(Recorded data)
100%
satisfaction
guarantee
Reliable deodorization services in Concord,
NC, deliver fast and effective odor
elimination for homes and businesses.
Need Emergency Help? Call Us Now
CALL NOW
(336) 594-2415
--
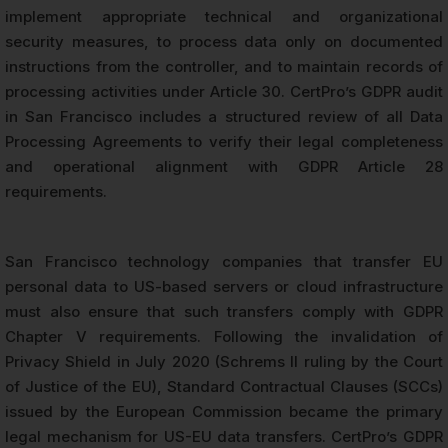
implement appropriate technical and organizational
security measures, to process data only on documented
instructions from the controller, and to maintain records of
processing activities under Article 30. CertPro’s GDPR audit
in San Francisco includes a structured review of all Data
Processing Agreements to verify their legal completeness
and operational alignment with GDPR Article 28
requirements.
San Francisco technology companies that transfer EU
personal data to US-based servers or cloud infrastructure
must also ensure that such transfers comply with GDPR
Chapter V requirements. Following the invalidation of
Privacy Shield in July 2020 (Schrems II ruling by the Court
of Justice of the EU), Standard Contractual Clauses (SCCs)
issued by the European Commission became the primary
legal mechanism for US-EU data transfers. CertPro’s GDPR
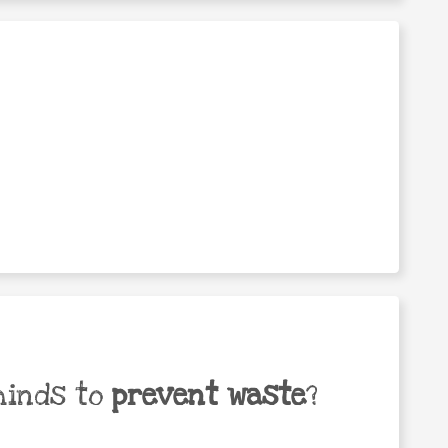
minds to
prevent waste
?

→ **Work order**
Check all the records above and select each line where the string "Article" is found.

→ **Task solution**
processing activities under Article 30. CertPro’s GDPR audit
and operational alignment with GDPR Article 28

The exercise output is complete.